(Exercise aim): Everything in the data below is left aside except the lines from the one containing "[201,256,385,267] [33,276,185,288] would" through the one containing "[233,589,289,600] Oct 30, ->"; repeat those exactly.

(Input records):
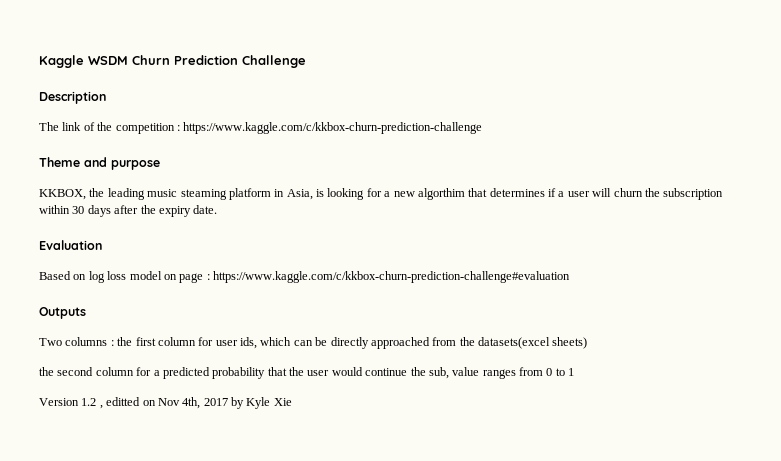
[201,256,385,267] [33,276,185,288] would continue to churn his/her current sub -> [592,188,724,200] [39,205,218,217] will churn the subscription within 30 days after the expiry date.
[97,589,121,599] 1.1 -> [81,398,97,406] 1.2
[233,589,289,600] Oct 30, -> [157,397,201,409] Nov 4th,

* * *

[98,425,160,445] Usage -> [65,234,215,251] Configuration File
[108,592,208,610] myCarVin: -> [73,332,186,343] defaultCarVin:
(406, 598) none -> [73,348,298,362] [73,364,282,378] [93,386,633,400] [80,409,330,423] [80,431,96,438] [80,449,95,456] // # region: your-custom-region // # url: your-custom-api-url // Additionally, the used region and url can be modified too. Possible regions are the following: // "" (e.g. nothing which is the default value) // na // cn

(Written answer):
[201,256,385,267] [33,276,185,288] would continue to churn his/her current sub -> [592,188,724,200] [39,205,218,217] will churn the subscription within 30 days after the expiry date.
[97,589,121,599] 1.1 -> [81,398,97,406] 1.2
[233,589,289,600] Oct 30, -> [157,397,201,409] Nov 4th,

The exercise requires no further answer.